Users can set it between 0 and 0.5 (default: 0.1)
-ad <string> the adapter need to be removed which could be
illumina, ion or a defined sequence (default: none)
-phred64 phred64 format (default: 33)
-spikeIn switch to annotate spike-ins if the bowtie index files
are loacted at the path of bowtie's index
files (default: off)
-tcf switch to write trimmed and collapsed fasta file
(default: off)
-di switch to calculate of isomirs entropy (default: off)
-cpu <int> the number of processors to use for trimming, qc, and
alignment (default: 1)
-ai switch to calculate of A to I editing (default: off)
-gff switch to output results in gff format (default: off)
-trf switch to analyze tRNA fragment (default: off)
-ws <file> the file containing the overall samples to analysis
for novel miRNA prediction. No header, just a list of *.fastq
file names in a column. Names of files can be to your choosing
(e.g. filestochecknovel.txt)
-minl <int> the minimum length of the reatined reads for novel miRNA
detection (default: 16)
-maxl <int> the maximum length of the reatined reads for novel miRNA
detection (default: 25)
-cc <int> the maximum read count of the reatined reads for novel miRNA
detection (default: 2)
-ml <int> the maximum number of mapping loci for the retained
reads for novel miRNA detection (default: 3)
-sl <int> the seed length when invoking Bowtie for novel miRNA detection
(default: 25)
-olc <int> the length of overlapped seqence when joining reads
into longer sequences based on the coordinate on the
genome for novel miRNA detection (default: 14)
-clc <int> the maximum length of the clustered sequences for novel miRNA
detection (default: 30)
--version show program's version number and exit
06-26-2018 Add a -trf
option, so that tRF detection can be performed.

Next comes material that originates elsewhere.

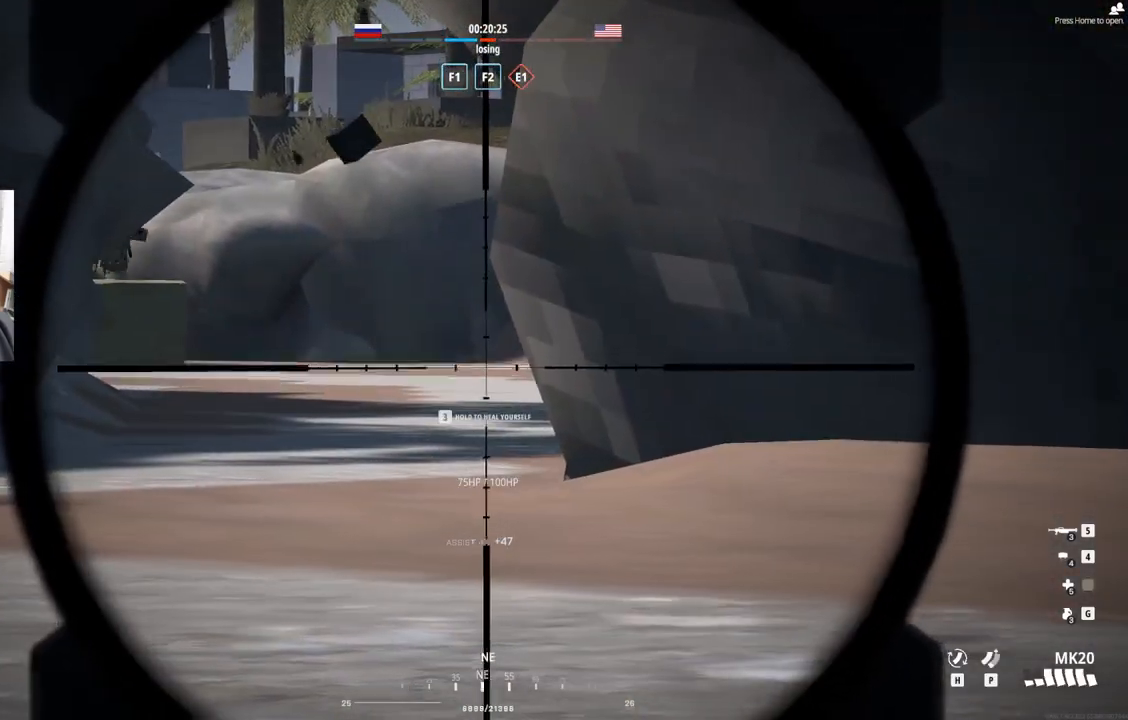
{"buttons": ["L2"], "left_stick": "up-right", "events": [[367, "left_stick", "up-right"]]}
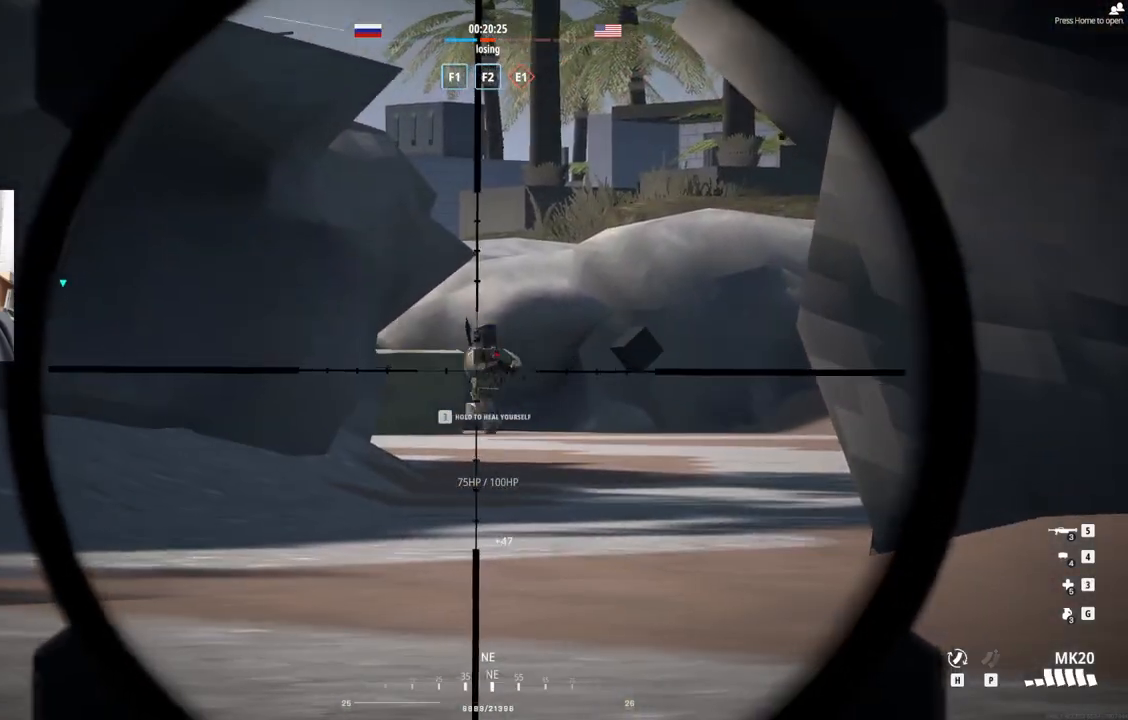
{"buttons": ["L2"], "left_stick": "center", "events": [[17, "left_stick", "center"]]}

05-06-2018 Rebuild the miRNA libraries from the newly released miRBase v22 and MirGeneDB v2.0.
02-22-2018 Add a -ex
option. If the canonical reads count is less than 2 or the proportion of canonical reads is less that the set threshold, the miRNA will not be counted in the ouput files: miR.Counts.csv and miR.RPM.csv.
07-15-2020 Update the links to the libraries.
Yin Lu, Alexander S. Baras, Marc K Halushka. miRge 2.0 for comprehensive analysis of microRNA sequencing data. BMC Bioinformatics. 2018.